I was reminded by a commenter that I've missed my blogaversary.

Four years ago yesterday I began this blog.

Time sure flies by.

Thanks to search engines that found the site. Thanks to feedburner for letting me know how many people have subscribed via RSS (or ripped the site off via RSS). Thanks to the readers and to the commenters. Thanks to MovableType for providing the software.

Here's to another year securing computers and data.

I have installed the AJAX comment system. It has the side effect of requiring javascript being enabled in your browser to submit a comment.

I've also re-enabled anonymous comments. Hopefully the javascript will throwoff some of the automated comment spammers.

I've seen a press release from Yahoo stating they are implementing an OpenID beta at the end of the month. Hopefully shortly after that there will be a plugin to make using Yahoo accounts to comment here just as easy as using AIM accounts.

My MovableType spam defenses have kind of run amok. It was letting through a ton of spam which led me to disable anonymous comments. For its next trick it decided to trash valid comments.

The first method used for trashing valid comments was a rule that http:// shouldn't appear in the commenter's name field. That wasn't a problem until openID. The crappy OpenID plugin I'm using doesn't put the OpenID displayname in the name field. Instead it pulls a URL including the name and the server. A quick tweak to the ruleset fixed that problem.

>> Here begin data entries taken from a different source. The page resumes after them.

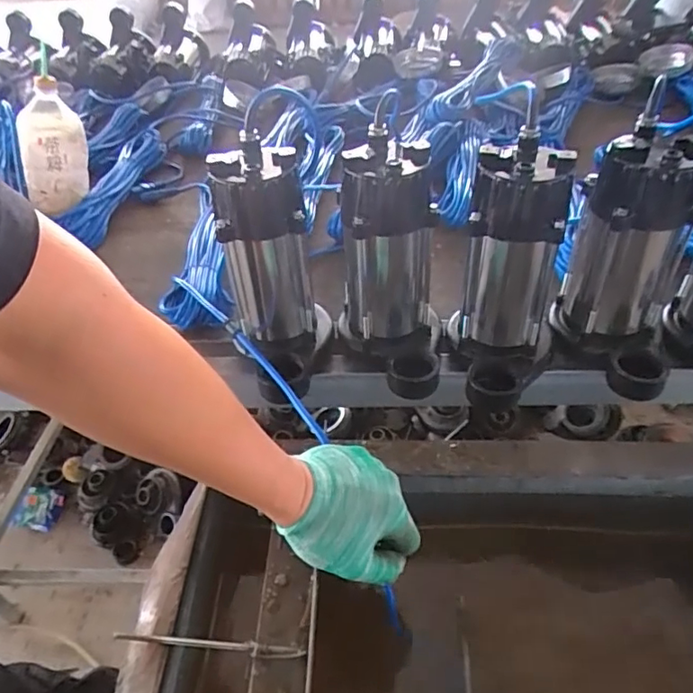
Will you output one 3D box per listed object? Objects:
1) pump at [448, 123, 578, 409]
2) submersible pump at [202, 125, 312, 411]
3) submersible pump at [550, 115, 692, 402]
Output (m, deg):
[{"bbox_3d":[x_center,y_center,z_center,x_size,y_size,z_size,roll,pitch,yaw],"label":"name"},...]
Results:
[{"bbox_3d":[0.158,-0.059,0.556,0.095,0.238,0.150,8,45,12],"label":"pump"},{"bbox_3d":[-0.079,-0.068,0.570,0.097,0.221,0.148,-10,44,-6],"label":"submersible pump"},{"bbox_3d":[0.285,-0.078,0.553,0.106,0.220,0.137,7,44,11],"label":"submersible pump"}]

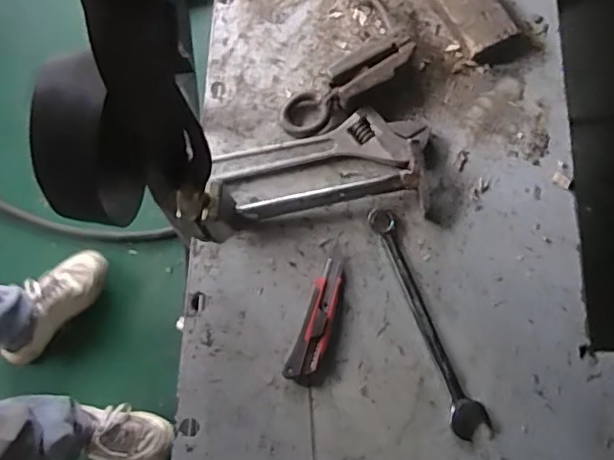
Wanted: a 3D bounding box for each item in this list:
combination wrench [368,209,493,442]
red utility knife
[{"bbox_3d":[0.141,0.109,0.705,0.043,0.010,0.293,-22,76,-7],"label":"combination wrench"},{"bbox_3d":[0.014,0.107,0.696,0.036,0.019,0.150,19,75,4],"label":"red utility knife"}]

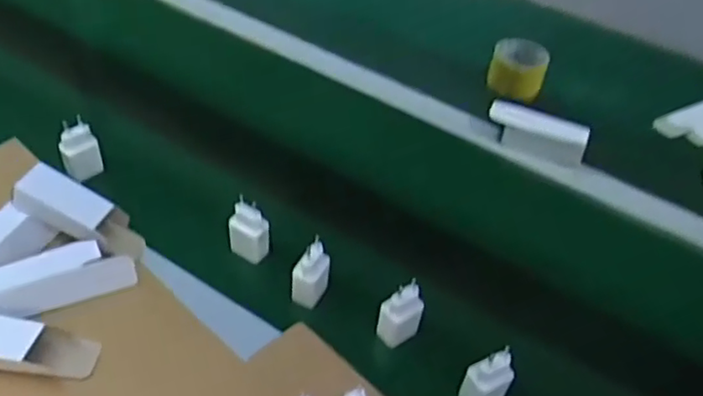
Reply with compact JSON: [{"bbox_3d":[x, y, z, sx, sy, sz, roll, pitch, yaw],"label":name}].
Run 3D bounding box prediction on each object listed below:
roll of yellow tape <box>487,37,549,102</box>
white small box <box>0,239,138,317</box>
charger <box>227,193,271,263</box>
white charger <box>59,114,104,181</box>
[{"bbox_3d":[0.261,-0.206,0.992,0.084,0.063,0.084,3,44,-3],"label":"roll of yellow tape"},{"bbox_3d":[-0.285,0.081,0.627,0.131,0.042,0.047,-18,49,-23],"label":"white small box"},{"bbox_3d":[-0.112,0.037,0.700,0.043,0.069,0.026,28,48,21],"label":"charger"},{"bbox_3d":[-0.328,-0.056,0.768,0.027,0.074,0.043,34,51,25],"label":"white charger"}]

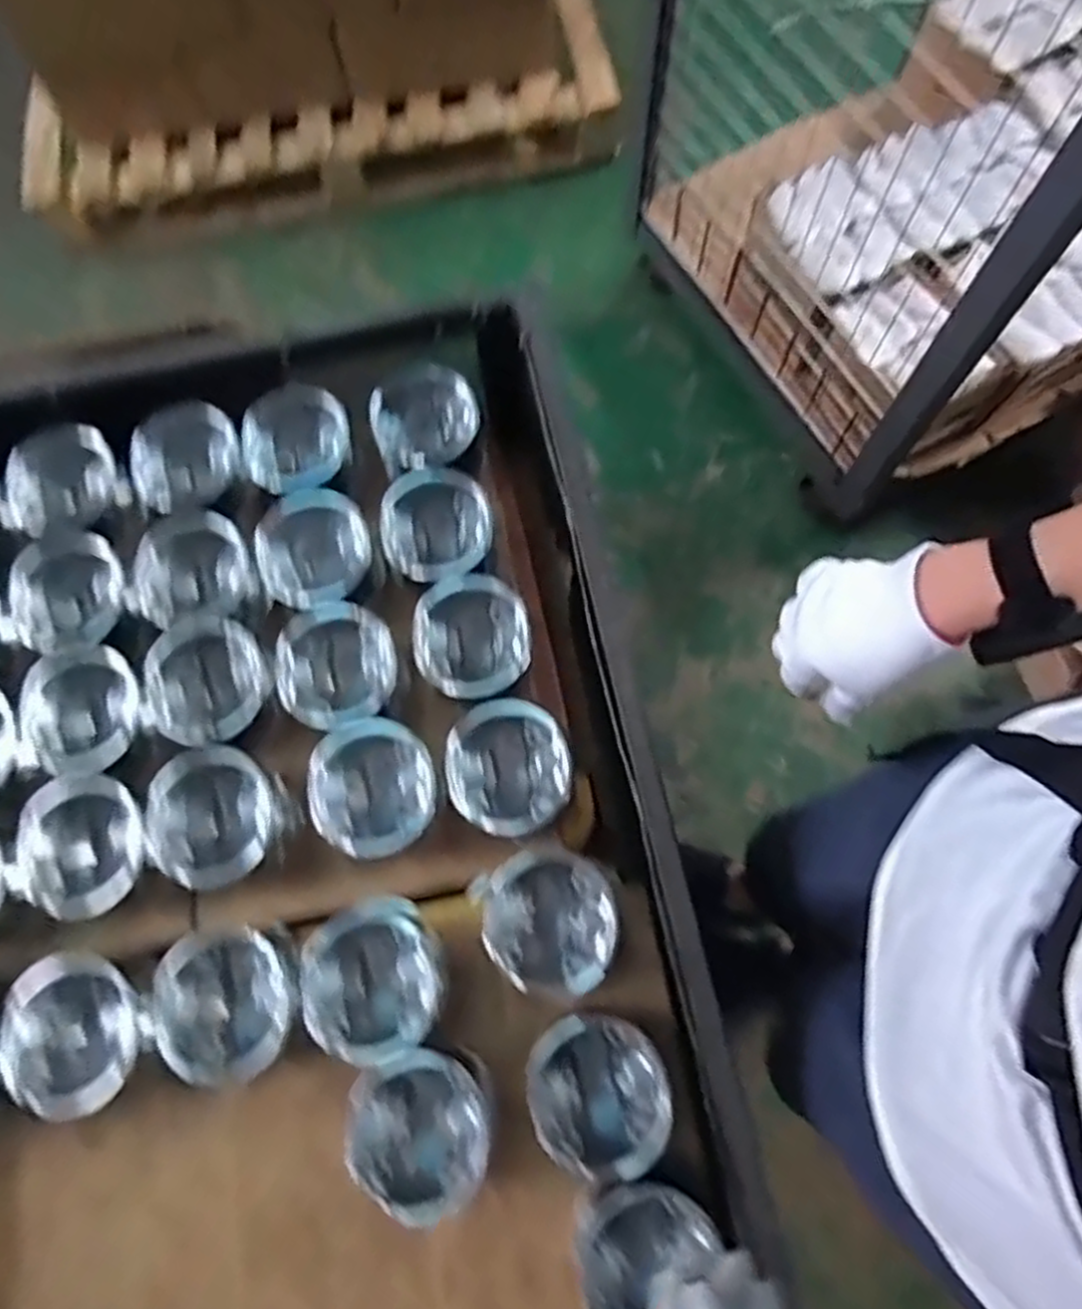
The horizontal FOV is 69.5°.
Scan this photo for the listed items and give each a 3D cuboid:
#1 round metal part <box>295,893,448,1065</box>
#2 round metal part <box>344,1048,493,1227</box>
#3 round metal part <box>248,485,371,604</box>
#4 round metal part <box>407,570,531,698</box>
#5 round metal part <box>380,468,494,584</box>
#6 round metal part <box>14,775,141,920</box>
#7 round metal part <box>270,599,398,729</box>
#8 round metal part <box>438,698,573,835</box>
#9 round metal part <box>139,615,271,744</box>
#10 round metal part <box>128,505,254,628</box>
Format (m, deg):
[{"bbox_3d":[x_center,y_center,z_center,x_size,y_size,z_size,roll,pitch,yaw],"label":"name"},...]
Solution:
[{"bbox_3d":[-0.146,0.288,0.696,0.110,0.100,0.120,-1,73,2],"label":"round metal part"},{"bbox_3d":[-0.097,0.391,0.654,0.109,0.088,0.115,-13,73,-2],"label":"round metal part"},{"bbox_3d":[-0.230,-0.106,0.794,0.116,0.046,0.117,-1,73,2],"label":"round metal part"},{"bbox_3d":[-0.064,-0.007,0.775,0.111,0.079,0.116,-1,73,2],"label":"round metal part"},{"bbox_3d":[-0.106,-0.125,0.802,0.110,0.063,0.114,-1,73,2],"label":"round metal part"},{"bbox_3d":[-0.423,0.175,0.718,0.117,0.072,0.127,-1,73,2],"label":"round metal part"},{"bbox_3d":[-0.197,0.013,0.769,0.116,0.060,0.119,-1,73,2],"label":"round metal part"},{"bbox_3d":[-0.029,0.111,0.733,0.116,0.066,0.116,32,77,11],"label":"round metal part"},{"bbox_3d":[-0.325,0.026,0.762,0.124,0.058,0.116,-1,73,2],"label":"round metal part"},{"bbox_3d":[-0.347,-0.077,0.791,0.119,0.050,0.119,-1,73,2],"label":"round metal part"}]

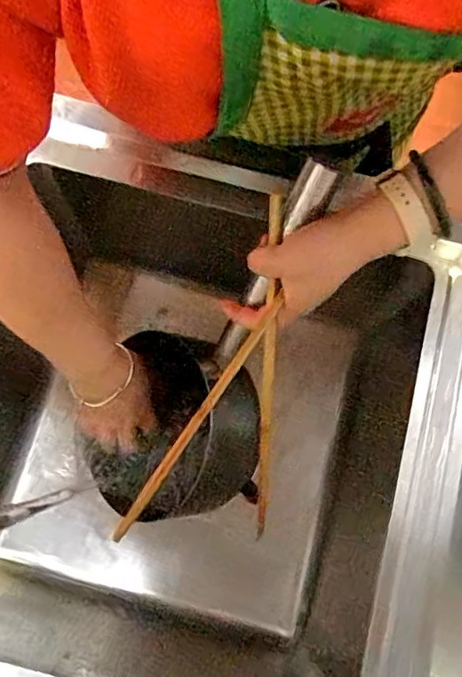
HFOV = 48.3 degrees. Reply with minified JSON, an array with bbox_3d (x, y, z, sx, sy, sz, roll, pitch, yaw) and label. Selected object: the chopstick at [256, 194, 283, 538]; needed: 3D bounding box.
[{"bbox_3d":[0.030,0.032,0.425,0.010,0.006,0.289,2,103,-1],"label":"chopstick"}]

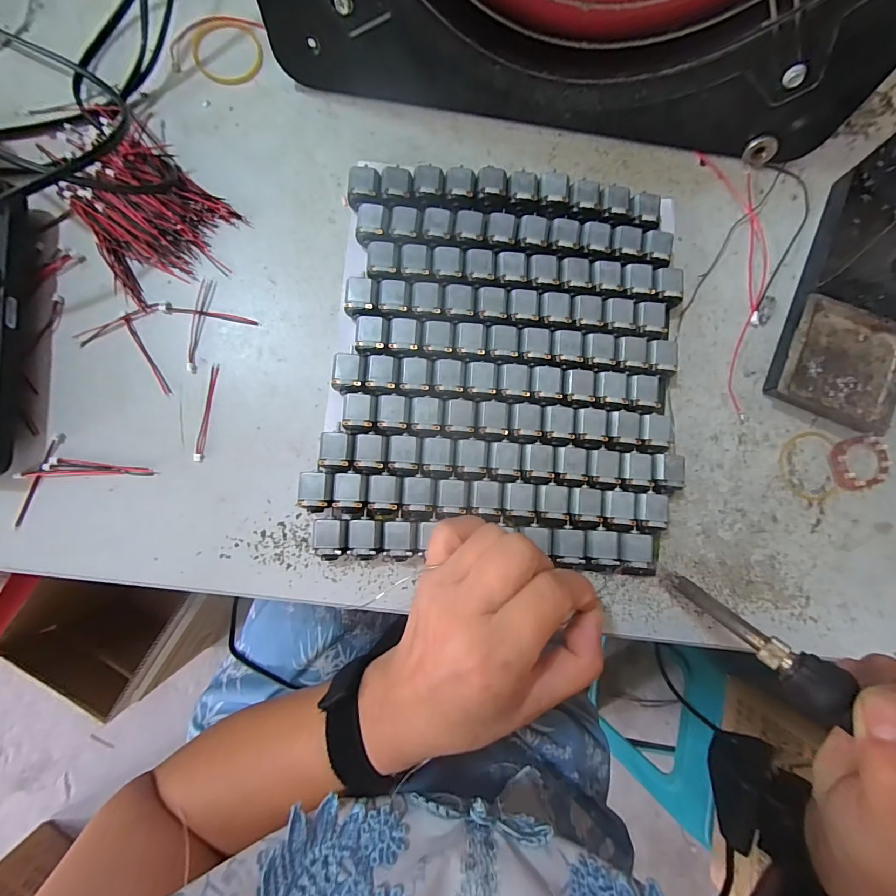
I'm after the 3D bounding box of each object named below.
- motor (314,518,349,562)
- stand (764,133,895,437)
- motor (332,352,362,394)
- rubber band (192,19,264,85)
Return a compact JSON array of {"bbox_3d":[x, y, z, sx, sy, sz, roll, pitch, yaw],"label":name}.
[{"bbox_3d":[-0.067,0.052,0.241,0.018,0.017,0.023,0,86,-2],"label":"motor"},{"bbox_3d":[0.262,-0.100,0.241,0.074,0.072,0.165,20,85,-1],"label":"stand"},{"bbox_3d":[-0.060,-0.045,0.251,0.017,0.016,0.025,-5,86,-3],"label":"motor"},{"bbox_3d":[-0.144,-0.259,0.273,0.046,0.004,0.044,0,86,-2],"label":"rubber band"}]

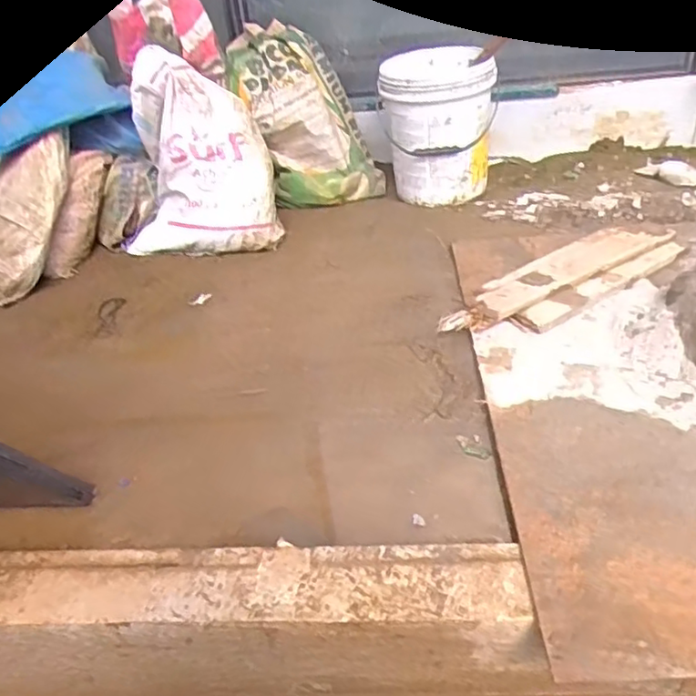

The next issue I found was when my own comments were getting blocked (when using a test account not my regular comment account which is set up as a trusted commenter). The Spamhaus zen filter was blocking me. Back in July, MovableType reported that one of the old blocklists was going away and they recommended using zen.spamhaus.org instead. Since I like spamhaus I accepted that recommendation uncritically. Now I find out that "ZEN is the combination of all Spamhaus DNSBLs into one single powerful and comprehensive blocklist to make querying faster and simpler. It contains the SBL, the XBL and the PBL blocklist". The problem is the PBL is he policy block list. Its like the DUL. Its designed to prevent end users from sending mail directly to recipient mail servers. They should go through the ISP mail server. That is not the sort of list you should be using with HTTP. Endpoint computer should be browsing directly to my website and making comments.

A better Spamhaus list to use is the XBL. Be aware however that according to Spamhaus, "The XBL contains mostly dynamic IP addresses, meaning the user you would be blocking is probably not going to be the user with the exploited computer. Please do not block innocent users."

You're probably better off forcing the user to prove they are human with a Captcha rather than using (misusing) block lists.

I've enabled feedburner. The way its setup you dont have to change your config. It should redirect transparently. Let me know in the comments if you see any issues.

I decided to upgrade from the Movable Type template that I've been using since version 2.6. You should now be able to use OpenID and Live Journal logins when commenting in addition to the typekey logon you could use before.